Furthermore, property rights and inheritance are often compromised by the presence of lobola. In many unregistered customary unions, women struggle to claim ownership of matrimonial property.

If the husband dies or the relationship ends, the woman may be evicted by in-laws who claim the property belongs to the “lineage” because lobola was paid, essentially using the bride price as a shield to deny a woman’s individual right to the assets she helped to build.

We also see the toxic “refund culture,” where, in extreme and archaic cases, families demand a “refund” of lobola if the woman is deemed “unproductive” due to infertility or if she chooses to leave an abusive marriage.

This treats the woman as a defective commodity rather than a human being with agency.

Even the guardianship of children is affected. While laws are evolving, the payment of lobola is still frequently cited in local courts to argue that the father has “purchased” the rights to the children, complicating custody battles and making it harder for mothers to assert their parental rights in the face of traditional patriarchs.

Lobola is not merely a transaction; it is a living tradition that carries the weight of history, culture and identity.
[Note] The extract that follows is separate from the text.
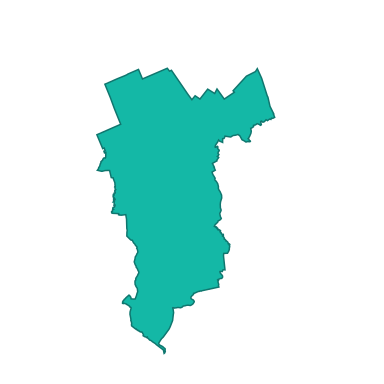 the district of Sfantu Gheorghe, Covasna, Romania, rotated 245°
{"feature_id": "2599482B96235819306010", "entity_name": "Sfantu Gheorghe", "entity_type": "district", "adm_level": 2, "iso_a3": "ROU", "parent_name": "Romania", "parent_adm1": "Covasna", "projection": "mercator", "projection_center": [25.764, 45.85], "detail": "fine", "context": "isolated", "style": "filled", "palette": "teal", "viewbox_px": 384, "rotation_deg": 245, "n_neighbors": 0, "source": "geoboundaries", "source_scale": "gbopen_adm2", "svg_char_len": 5984}
<svg xmlns="http://www.w3.org/2000/svg" viewBox="0 0 384 384"><g transform="rotate(245 192 192)"><path d="M276.2,303.3L274.5,300.7L274.3,300.1L274.0,290.3L266.4,272.0L264.5,272.5L262.6,260.5L274.8,258.2L271.7,254.2L278.6,249.7L272.9,238.5L277.9,235.5L275.7,230.9L282.1,229.6L311.0,224.8L311.0,222.7L314.6,221.9L315.4,194.9L325.7,195.3L326.0,183.5L325.8,182.7L325.8,180.3L326.2,172.4L326.5,158.6L312.2,157.9L300.5,156.9L283.5,156.0L284.1,130.0L269.0,129.4L269.0,131.0L266.1,130.8L266.2,129.4L264.4,129.2L264.2,130.6L259.9,128.4L259.4,127.8L260.0,126.9L260.0,126.1L259.3,125.0L258.6,124.4L258.0,122.3L257.1,121.9L256.5,121.0L256.3,121.0L255.4,120.0L254.4,119.3L253.6,117.8L252.4,116.8L251.7,115.4L249.0,118.8L248.7,119.6L248.2,122.2L247.1,124.9L246.3,126.4L239.2,124.9L238.0,126.6L237.1,126.3L232.9,126.0L231.0,125.2L229.7,125.0L229.4,124.8L229.6,124.4L228.8,123.6L229.0,124.1L228.7,124.3L227.8,123.8L226.9,123.7L226.4,123.9L226.0,123.2L226.7,122.7L226.0,122.8L225.4,122.6L225.3,122.3L223.8,122.2L223.5,121.8L223.9,121.1L222.6,120.3L223.1,119.8L222.8,119.5L222.1,119.8L221.7,119.5L221.9,119.2L221.8,118.8L220.8,118.5L220.5,118.6L219.5,118.3L219.6,118.9L219.5,119.1L218.5,119.2L218.3,119.0L218.8,118.9L218.4,118.3L218.2,119.0L217.6,119.1L217.4,118.6L217.8,118.2L217.8,117.5L217.0,117.5L216.4,116.6L216.3,117.2L216.0,117.5L215.4,116.9L214.0,116.5L212.9,115.6L212.7,115.7L213.2,116.4L213.1,116.7L212.2,116.5L211.8,115.9L211.4,115.7L211.1,115.2L211.1,114.8L211.4,114.4L211.2,113.7L210.7,113.3L209.6,113.5L209.9,112.9L209.2,112.3L208.2,111.9L208.0,111.6L208.3,111.1L208.2,110.8L207.1,110.4L206.7,110.5L206.2,111.1L203.4,116.4L202.5,115.9L202.2,116.4L201.9,116.3L200.8,118.3L199.5,122.4L195.1,121.2L186.5,117.5L184.7,117.1L183.0,116.0L179.6,114.3L175.0,116.0L174.1,116.5L173.4,117.6L171.7,117.5L170.5,117.6L168.9,118.2L167.7,118.2L165.5,118.9L164.7,118.6L164.4,118.1L163.0,118.2L160.8,117.7L160.0,117.2L159.1,115.7L158.2,114.9L157.2,113.2L155.5,112.1L153.1,110.1L150.1,109.8L148.7,110.0L147.1,109.6L145.8,110.1L144.6,109.9L141.9,110.0L140.9,109.3L140.4,108.5L138.9,106.8L138.0,105.2L137.0,104.2L136.1,103.9L135.8,103.5L135.6,102.9L134.6,102.3L132.0,101.3L131.0,101.5L130.1,101.3L127.8,101.7L124.5,100.6L123.3,99.3L121.5,97.8L119.1,95.3L119.5,94.1L120.9,91.6L122.4,92.1L124.6,91.7L125.2,91.3L124.1,87.5L123.5,86.3L123.3,85.2L122.7,84.4L122.3,83.3L121.6,82.9L121.6,82.6L120.4,82.0L119.9,82.6L120.1,82.9L119.6,83.7L118.1,85.2L117.6,85.3L117.4,85.7L115.6,86.6L115.4,87.0L114.1,87.4L113.8,87.2L113.1,87.9L112.3,87.6L109.5,85.2L107.4,84.1L102.6,82.9L101.3,82.2L100.0,82.2L98.2,81.7L97.4,81.1L96.2,80.7L91.8,82.9L91.7,83.4L91.0,83.4L90.8,83.7L90.0,84.0L89.7,84.5L89.2,84.5L88.7,84.9L88.7,85.2L87.6,85.6L86.9,86.2L86.8,86.7L86.5,86.8L86.1,87.5L83.2,87.7L82.5,87.0L82.2,87.0L81.9,87.4L81.0,87.8L80.2,88.9L79.3,89.3L79.3,90.0L79.0,89.8L77.3,90.6L75.8,91.0L74.4,92.3L73.1,92.8L70.1,94.7L68.9,95.1L60.9,99.3L57.5,98.5L57.7,99.3L58.9,100.5L59.6,100.5L60.5,101.1L61.5,101.4L62.3,100.9L64.3,100.1L67.2,97.9L69.0,97.8L71.1,101.0L71.9,102.4L72.7,104.7L77.4,113.2L79.1,115.3L83.7,120.1L88.9,123.3L90.3,124.3L93.6,125.3L95.1,125.5L95.2,125.8L95.0,126.2L94.2,127.0L94.2,127.5L93.8,128.4L93.3,130.5L91.9,132.7L91.8,134.2L92.0,135.0L92.3,135.7L92.2,136.6L91.8,137.4L91.8,138.2L91.4,139.8L91.1,140.6L89.9,142.4L89.8,143.0L90.0,144.9L90.3,145.8L91.5,147.6L92.0,147.8L93.5,147.6L95.1,146.4L95.8,146.1L96.3,146.1L97.3,146.8L98.0,148.2L98.4,149.7L98.7,150.2L99.5,150.6L99.2,151.6L99.2,155.5L98.8,156.7L98.9,157.5L98.3,158.4L98.3,159.4L94.5,176.2L96.1,176.5L97.0,177.2L99.6,177.5L100.9,178.7L101.1,179.5L101.0,178.1L101.5,178.0L101.7,178.5L101.6,179.3L101.6,181.1L101.1,182.4L101.8,183.7L102.9,184.2L104.5,184.0L106.2,183.4L107.2,183.4L108.1,183.7L107.7,184.9L107.2,185.5L107.1,185.8L108.3,187.1L108.1,187.9L107.5,189.0L119.5,193.1L121.3,193.8L122.9,194.8L121.5,198.3L123.0,200.4L124.1,201.5L125.7,202.3L125.9,202.6L126.8,203.2L127.8,203.3L128.1,203.8L128.4,203.5L128.9,204.0L129.2,203.9L129.6,203.4L129.7,203.0L131.2,203.3L131.8,203.1L132.8,202.7L133.1,202.2L133.5,202.4L135.1,201.9L135.6,201.3L135.9,201.3L136.2,201.7L136.7,201.8L137.9,201.6L138.5,201.7L139.1,201.0L140.0,201.5L139.6,201.9L139.6,202.2L140.2,202.4L140.5,202.4L141.0,201.3L141.4,201.1L142.9,201.2L143.1,200.6L143.3,200.6L143.6,200.9L144.3,200.8L144.6,201.2L144.8,200.9L145.3,201.3L145.9,201.0L146.3,200.2L146.7,199.9L146.8,200.3L147.4,199.9L147.3,199.7L148.5,199.9L148.9,199.6L148.8,199.3L149.2,199.4L149.2,199.1L149.7,198.8L150.2,199.2L150.4,199.1L150.5,198.9L150.4,198.5L151.4,197.7L152.8,199.4L152.9,200.2L153.3,201.0L153.6,202.3L154.9,203.7L154.7,204.5L155.0,206.3L155.7,207.4L157.5,207.3L160.7,208.0L162.9,210.5L163.9,210.9L165.5,211.0L168.9,212.4L171.0,213.7L174.0,216.4L176.7,217.5L180.4,217.6L182.5,217.3L184.2,217.4L185.6,218.2L188.6,218.8L191.4,218.5L192.9,217.9L194.2,218.1L194.7,218.8L199.3,218.3L201.6,218.6L201.9,222.3L205.2,222.4L205.2,222.7L209.3,222.6L209.7,227.8L210.3,227.8L212.0,230.8L213.6,230.0L213.8,231.0L214.6,232.2L216.0,231.8L217.4,232.9L217.8,234.0L218.5,234.3L220.5,233.6L221.9,234.5L222.6,234.4L222.7,234.0L222.4,232.7L222.7,232.0L223.1,232.0L224.5,233.1L226.6,236.6L227.9,238.1L226.1,238.7L225.3,239.6L224.0,240.7L227.4,242.3L227.0,243.5L227.4,244.3L228.7,245.5L225.6,250.1L225.5,250.9L225.8,252.5L225.8,253.2L225.1,255.4L224.7,258.0L222.7,259.1L218.2,259.4L216.2,261.0L214.7,261.8L214.4,262.3L214.2,263.9L213.8,264.2L213.8,264.9L213.2,265.4L213.1,265.7L213.2,266.3L213.6,266.4L214.6,265.9L215.9,265.7L216.6,265.4L217.0,266.4L217.4,266.6L217.9,267.5L220.3,270.2L222.0,271.4L224.8,272.1L224.7,272.3L224.9,274.0L225.2,275.4L226.4,275.9L226.0,277.9L226.4,279.9L224.6,281.7L224.3,281.7L223.4,282.4L223.7,283.3L226.5,283.8L226.9,284.1L226.9,284.9L226.5,285.2L225.6,285.4L225.1,286.6L225.3,287.7L226.2,289.7L224.8,290.5L225.3,293.1L224.4,294.2L225.3,295.2L224.6,296.3L224.7,298.5L228.2,298.7L228.2,299.1L236.7,298.9L245.9,300.9L247.2,300.8L265.7,303.2L276.2,303.3Z" fill="#14b8a6" stroke="#0f766e" stroke-width="1.5"/></g></svg>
To dismiss it as obsolete is to ignore its profound significance for millions of Zimbabweans. Yet, to practise it uncritically, without acknowledging its potential for harm and legal erasure, is equally problematic.

The question of whether lobola is “necessary” might be the wrong starting point.

A better question is: how can we practise roora in a way that honours its original purpose of family bonding while respecting modern values of equality, dignity and economic reality?

Tradition should be a foundation for belonging, not a cage for the soul. If the “price” of a woman’s belonging is her silence, her labour or her legal invisibility, then the price is far too high for any society to pay.